* [Aim of the task]: Please extend the reader comments on drying herbs below, adding to them after the final comment.

Start of Passage


  5. Hi Ann, thanks for the tutorial on drying herbs! My daughter bought me an Aero Garden for Christmas and I’m also going to grow some outside, so this will be so helpful. It’s a fun little hobby and a few nights ago I made some chicken that suggested a garnish of basil and it made me feel so good to pluck 2 leaves from my plant and use them….and the chicken was delicious! Love your blog!

  6. I could not find the labels for dried herbs. Am I missing something?

  7. My herb garden has never looked better, the weather this year has been perfect for them. I have harvested many batches of each already. I do wash them however, because of the major amount of pollen blowing around this year. I have also been enjoying the herbal/fruit waters with the fresh herbs as well. Nothing beats strawberry/basil water on a hot day. Thanks for sharing.

  8. Pam Bradshaw says:

    Hi Ann – Thanks for this great info. I noticed that dill is not on the list. Would you dry it the same way? Going to do this with my herbs this year. Have a great day!
    PS – I also read you post again this year on Basil. Thanks for linking it.
    Happy Week! 🌺🌼🌸

    1. Ann Drake says:

      Yes. Dill will dry the same way. Since the stems are so delicate it may not take as long in the oven so watch it carefully. I will add it to the list!

  9. I have tons of lemon balm growing around my property! Thanks for the tutorial. I will certainly use it! Pinning this!

  10. Melissa Houston says:

    Thank you, Ann, for this great post. I have an herb garden that is thriving and I’d love to try drying some of the herbs I have. I always find something useful in your posts. I subscribe to other decorating/design blogs but yours is undoubtedly my favorite!


  11. I have been drying and saving herbs for as long as I can remember. Like you, sometimes it takes a while to gather as much as you need! There are times when the herbs are taking over and I will cut bundles, band the stems and hang them upside down in my kitchen window using a tension curtain rod for the hanger. I think the mason jar idea is great. One thing I do all the time is wash. I keep one deep plastic tub for this purpose only. I put 1 teaspoon of salt in the cool water, swish to dissolve the salt and soak the leaves for a few minutes, usually 5 or 10. My reasoning is this. Little critters hitch a ride sometimes. I use no chemicals on my plants and that makes them happy little places for tiny fleas or spiders. The quick salt soak and brief rinse takes care of that. I have not noticed a change in flavoring. So far anyway. I also gather enough to fill the little storage jars I pick up at IKEA. I make gift baskets for friends and family every Thanksgiving. Each one has a little collection of herbs as well as gifts specific for that person. It is my way of saying thank you to each of these special people. Each item in the basket has a purpose and each herb is labeled so that over time a collection has been gifted.

End of Passage
Start of Data extracts

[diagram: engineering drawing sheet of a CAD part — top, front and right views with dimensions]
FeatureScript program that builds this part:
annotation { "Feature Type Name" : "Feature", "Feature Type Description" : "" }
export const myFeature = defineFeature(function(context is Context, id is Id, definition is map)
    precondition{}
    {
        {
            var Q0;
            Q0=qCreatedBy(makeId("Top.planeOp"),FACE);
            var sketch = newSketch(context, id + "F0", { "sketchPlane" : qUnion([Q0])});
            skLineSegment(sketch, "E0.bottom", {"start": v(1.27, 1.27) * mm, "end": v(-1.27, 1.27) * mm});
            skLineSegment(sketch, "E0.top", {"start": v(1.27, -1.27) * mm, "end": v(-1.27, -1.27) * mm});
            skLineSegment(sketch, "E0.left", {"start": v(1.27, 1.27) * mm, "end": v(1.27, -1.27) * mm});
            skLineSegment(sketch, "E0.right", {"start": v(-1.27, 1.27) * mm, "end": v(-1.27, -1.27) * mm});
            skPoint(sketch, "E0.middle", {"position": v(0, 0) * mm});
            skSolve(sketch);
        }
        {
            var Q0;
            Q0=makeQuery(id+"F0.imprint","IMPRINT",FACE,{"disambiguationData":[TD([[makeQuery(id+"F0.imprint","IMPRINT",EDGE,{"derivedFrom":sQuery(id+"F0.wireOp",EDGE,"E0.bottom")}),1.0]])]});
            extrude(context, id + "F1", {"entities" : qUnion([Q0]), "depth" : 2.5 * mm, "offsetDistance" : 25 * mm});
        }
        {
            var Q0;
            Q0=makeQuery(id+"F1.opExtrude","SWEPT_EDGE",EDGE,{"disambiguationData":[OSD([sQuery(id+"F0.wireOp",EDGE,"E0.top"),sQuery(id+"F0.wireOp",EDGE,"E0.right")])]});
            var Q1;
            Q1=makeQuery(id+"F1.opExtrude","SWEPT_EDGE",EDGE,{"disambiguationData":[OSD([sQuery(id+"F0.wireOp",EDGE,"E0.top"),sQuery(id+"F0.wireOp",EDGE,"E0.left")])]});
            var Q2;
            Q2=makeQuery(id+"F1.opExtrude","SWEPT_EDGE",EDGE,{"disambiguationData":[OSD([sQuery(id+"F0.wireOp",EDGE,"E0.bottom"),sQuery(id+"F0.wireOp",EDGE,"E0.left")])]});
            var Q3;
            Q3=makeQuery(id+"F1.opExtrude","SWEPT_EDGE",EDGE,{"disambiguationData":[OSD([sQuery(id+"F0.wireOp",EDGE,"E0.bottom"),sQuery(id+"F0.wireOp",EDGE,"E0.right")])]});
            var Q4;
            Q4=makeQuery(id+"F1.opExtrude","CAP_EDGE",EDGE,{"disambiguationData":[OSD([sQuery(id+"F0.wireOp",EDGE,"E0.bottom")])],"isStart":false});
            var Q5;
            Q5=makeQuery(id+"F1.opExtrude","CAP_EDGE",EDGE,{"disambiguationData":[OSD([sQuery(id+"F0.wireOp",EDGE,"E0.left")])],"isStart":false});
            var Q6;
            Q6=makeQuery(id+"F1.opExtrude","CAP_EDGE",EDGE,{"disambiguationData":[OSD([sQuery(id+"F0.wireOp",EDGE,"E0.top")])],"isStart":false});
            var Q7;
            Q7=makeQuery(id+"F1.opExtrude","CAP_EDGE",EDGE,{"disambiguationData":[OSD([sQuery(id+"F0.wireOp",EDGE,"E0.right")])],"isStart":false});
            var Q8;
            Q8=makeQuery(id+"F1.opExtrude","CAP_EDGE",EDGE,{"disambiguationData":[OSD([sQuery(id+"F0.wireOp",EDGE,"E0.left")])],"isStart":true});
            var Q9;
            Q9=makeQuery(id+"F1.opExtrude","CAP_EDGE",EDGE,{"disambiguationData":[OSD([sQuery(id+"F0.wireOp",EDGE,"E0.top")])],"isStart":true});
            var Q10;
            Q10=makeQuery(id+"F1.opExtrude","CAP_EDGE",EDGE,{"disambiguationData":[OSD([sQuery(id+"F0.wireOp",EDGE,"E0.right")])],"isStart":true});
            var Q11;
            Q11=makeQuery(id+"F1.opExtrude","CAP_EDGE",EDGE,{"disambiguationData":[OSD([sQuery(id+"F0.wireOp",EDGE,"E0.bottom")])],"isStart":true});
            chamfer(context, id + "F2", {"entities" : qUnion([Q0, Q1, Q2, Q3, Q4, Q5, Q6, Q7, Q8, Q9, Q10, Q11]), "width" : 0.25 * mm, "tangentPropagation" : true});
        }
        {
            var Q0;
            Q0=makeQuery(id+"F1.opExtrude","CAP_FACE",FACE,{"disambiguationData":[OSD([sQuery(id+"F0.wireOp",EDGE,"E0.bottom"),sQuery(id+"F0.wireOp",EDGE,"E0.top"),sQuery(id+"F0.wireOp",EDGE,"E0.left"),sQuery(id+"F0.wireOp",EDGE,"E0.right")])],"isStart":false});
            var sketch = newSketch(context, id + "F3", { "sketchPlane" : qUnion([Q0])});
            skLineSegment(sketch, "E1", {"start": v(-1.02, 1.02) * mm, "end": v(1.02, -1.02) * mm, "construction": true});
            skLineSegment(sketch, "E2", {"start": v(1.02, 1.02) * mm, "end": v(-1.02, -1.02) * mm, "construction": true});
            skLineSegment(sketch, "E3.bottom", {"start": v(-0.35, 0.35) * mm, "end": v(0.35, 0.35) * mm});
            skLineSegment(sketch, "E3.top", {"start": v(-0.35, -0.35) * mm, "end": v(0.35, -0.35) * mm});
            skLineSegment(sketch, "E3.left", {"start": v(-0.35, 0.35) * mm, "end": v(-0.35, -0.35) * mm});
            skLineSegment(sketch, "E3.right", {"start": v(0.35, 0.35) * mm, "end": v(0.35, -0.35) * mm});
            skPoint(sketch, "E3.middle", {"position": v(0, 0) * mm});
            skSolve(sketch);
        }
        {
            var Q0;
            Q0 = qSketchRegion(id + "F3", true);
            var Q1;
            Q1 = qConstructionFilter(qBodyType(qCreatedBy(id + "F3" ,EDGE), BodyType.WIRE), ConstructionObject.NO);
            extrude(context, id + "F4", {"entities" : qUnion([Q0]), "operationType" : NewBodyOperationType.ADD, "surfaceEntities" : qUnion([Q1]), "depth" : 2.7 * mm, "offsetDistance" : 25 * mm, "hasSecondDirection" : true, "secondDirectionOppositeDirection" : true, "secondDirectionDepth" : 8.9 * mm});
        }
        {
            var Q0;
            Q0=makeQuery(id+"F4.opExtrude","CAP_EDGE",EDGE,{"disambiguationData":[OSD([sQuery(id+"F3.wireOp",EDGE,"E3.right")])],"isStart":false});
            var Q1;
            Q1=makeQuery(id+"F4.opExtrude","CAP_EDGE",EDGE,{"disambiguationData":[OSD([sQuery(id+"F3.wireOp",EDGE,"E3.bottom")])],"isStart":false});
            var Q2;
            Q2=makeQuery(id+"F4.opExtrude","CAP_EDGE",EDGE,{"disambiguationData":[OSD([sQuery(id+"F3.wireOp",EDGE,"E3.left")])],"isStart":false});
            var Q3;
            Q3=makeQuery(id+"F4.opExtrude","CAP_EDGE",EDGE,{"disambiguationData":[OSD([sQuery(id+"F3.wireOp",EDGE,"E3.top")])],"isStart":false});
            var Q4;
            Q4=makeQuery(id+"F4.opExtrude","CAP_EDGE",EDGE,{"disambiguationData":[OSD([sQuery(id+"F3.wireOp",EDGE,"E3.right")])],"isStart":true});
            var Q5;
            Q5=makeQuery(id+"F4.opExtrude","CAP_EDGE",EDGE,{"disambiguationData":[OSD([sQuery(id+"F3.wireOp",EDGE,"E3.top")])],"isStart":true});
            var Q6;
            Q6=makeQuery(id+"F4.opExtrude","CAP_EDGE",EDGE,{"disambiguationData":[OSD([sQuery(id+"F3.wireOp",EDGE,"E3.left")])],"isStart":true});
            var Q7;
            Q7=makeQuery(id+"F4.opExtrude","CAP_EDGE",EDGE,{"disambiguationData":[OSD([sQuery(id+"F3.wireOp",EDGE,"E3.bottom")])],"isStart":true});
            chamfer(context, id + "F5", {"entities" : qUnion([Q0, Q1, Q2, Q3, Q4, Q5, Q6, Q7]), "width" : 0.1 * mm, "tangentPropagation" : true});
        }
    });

End of Data extracts

* [Result]:
    1. I love the gift idea, I have such an abundance this year. I think I will begin a separate basket as well. I just purchased a dehydrator brand new at a yard sale for $8, so I am going to try that as well.

    2. Ann Drake says:

      Thank you for the tip about the salt bath and your gift giving ideas. What a lovely way to use your herbs!

  12. Thanks for this. I’m growing French tarragon….I use it fresh for tarragon chicken. But, it’s always great to have dried on hand. I will definitely be trying this later. Enjoy your day! ;)

  13. This was a timely subject. I planted several basil plants this year that are out of control and, at the same time, last year’s basil double crossed me and came back when I thought it was dead. I like fresh basil but even I have my limits. Thanks.

    1. Oh, I wish I had too much basil. That is the one that no matter what I do, never does as well as I would like. I love Strawberry/Basil water and now is the season for both.

  14. I was going to research how to harvest and prepare herbs for storage when I saw this in my inbox. Thanks for the timely advice!